I hope you are feeling better,
Cami

  Jannie wrote @

So glad I have the chance of not having Alzheimer disorder at this point. This isn’t one of those misery loves company things, but I’m glad I’m not alone because I have learned so much from all of you. I was lucky because my NP’s boss by law has to audit 5% of her charts randomly. Mine got picked and the doc made a note that sometimes Lamictal can cause dyslexia but “it is very rare and probably not the cause of my pervasive dyslexia,” or something to that effect. Hmmmmmmm. I immediately did the Google thing and voila! I am a medical transcriptionist and my paycheck and quality have both deteriorated over the last year and a half, getting worse every month. That really works on your self-esteem if you are used to being a perfectionist in a certain part of your life. I’m only on 150 mg. After I switch to Prozac, I am definitely going to back off on the Lamictal.It sure does help but not worth these side effects. I drop everything, balance is scary to the point that I don’t go anywhere for fear of falling and just having to make conversation with someone and screwing it up. My husband has made comments about my memory and we’ve actually had an arugment or 2 because I just did not get what he was saying and he thought I was messing with him! He gets it now, tho’. I’ll let you know what happens, probably won’t start weaning the Lamictal until December. Thanks to everyone!

  Emily’s Camigwen wrote @

Jannie

Sorry to hear of the problems you have been experiencing with Lamictal. It’s amazing how similar these side effects are and yet the medical profession doesn’t yet recognize them. Well, we’re not a part of a clinical study.

I can identify with the “perfectionist” part of your post – me too! I am dropping things more than I used to, and the balance is still a problem. Not too bad since we dialed me back to about 112 mg but I regularly trip over my feet – not bad, just little skips that I tend to recover from and not really notice too much anymore. However, the dropping things and knocking things over with my hands has gotten me frustrated. Grrr.

By now you are weaning off the Lamictal – how is that going?

Cami

  Lynda wrote @

I have had these same problems and have been trying to figure it out. I hadn’t thought of Lamictal, which I am on. I am going to mention it to my pdoc. I have been typing for over 40 years and woke up one day having extreme difficulty. It was like a disconnection in my brain to my hands. It happened so abruptly I had to wonder if I had a stroke. I have had terrible handwriting for the past few months and I have been omitting letters.
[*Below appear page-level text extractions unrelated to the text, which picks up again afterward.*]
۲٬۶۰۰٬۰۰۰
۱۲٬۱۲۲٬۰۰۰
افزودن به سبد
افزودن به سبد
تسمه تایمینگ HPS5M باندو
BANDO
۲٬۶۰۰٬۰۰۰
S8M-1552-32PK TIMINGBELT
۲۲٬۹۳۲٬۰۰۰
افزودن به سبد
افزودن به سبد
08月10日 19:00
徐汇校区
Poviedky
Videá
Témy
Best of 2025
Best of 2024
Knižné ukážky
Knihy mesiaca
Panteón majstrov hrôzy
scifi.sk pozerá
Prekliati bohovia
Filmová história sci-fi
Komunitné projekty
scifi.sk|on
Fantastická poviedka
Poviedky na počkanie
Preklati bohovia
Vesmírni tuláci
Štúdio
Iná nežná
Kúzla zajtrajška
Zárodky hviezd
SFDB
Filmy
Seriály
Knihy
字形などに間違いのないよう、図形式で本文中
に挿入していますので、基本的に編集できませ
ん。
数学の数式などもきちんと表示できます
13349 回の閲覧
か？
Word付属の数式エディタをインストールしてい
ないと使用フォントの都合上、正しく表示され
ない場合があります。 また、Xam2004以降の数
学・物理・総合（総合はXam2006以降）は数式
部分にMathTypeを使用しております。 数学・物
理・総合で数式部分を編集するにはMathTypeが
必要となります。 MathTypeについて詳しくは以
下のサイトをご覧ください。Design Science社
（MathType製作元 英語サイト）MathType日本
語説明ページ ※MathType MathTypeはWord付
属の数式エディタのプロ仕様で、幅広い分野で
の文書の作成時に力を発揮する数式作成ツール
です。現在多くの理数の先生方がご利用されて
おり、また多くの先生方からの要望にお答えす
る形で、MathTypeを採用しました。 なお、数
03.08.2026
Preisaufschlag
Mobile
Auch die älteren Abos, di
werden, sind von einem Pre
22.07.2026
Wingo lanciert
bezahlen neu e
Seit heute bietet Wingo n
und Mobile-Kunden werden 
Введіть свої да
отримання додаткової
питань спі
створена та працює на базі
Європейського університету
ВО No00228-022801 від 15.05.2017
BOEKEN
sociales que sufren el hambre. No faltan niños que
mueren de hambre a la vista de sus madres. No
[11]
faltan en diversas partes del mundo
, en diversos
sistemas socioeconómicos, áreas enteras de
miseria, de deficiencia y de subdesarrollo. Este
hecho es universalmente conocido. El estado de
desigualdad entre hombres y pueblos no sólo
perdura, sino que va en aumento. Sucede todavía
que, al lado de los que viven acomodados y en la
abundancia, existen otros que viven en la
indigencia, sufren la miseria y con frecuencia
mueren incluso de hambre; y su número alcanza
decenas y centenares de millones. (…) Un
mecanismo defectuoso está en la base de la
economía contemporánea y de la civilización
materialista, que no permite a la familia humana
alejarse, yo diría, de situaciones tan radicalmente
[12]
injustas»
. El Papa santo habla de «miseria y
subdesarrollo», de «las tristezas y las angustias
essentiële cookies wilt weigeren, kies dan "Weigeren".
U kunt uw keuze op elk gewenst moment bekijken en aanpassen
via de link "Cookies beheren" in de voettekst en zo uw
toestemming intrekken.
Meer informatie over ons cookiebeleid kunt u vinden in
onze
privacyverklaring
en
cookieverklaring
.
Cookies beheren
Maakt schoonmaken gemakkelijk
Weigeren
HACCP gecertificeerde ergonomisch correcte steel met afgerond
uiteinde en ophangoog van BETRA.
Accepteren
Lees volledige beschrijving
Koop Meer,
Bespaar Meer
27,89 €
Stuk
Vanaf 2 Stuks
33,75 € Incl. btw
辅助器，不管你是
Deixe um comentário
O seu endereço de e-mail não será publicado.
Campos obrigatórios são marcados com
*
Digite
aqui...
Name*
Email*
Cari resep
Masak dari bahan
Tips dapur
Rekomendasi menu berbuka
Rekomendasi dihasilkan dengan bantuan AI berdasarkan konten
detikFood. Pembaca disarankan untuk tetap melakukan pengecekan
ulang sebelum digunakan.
I have done this in my own name. Thank you for posting this as it will help me to talk to my pdoc.

  Emily’s Camigwen wrote @

Hi Lynda – I’d mention it. Since I wrote that post, I’ve found much more information on the internet that this is not an isolated problem, and not just one that a few people like me wrote about back then. See what your pdoc says and I hope that helps to unravel the mystery. I don’t like it but if I really really concentrate I can write with fewer problems, but it takes a long time. I can type better if I don’t think about typing, but just let my fingers go. If I think about it, mistakes everywhere!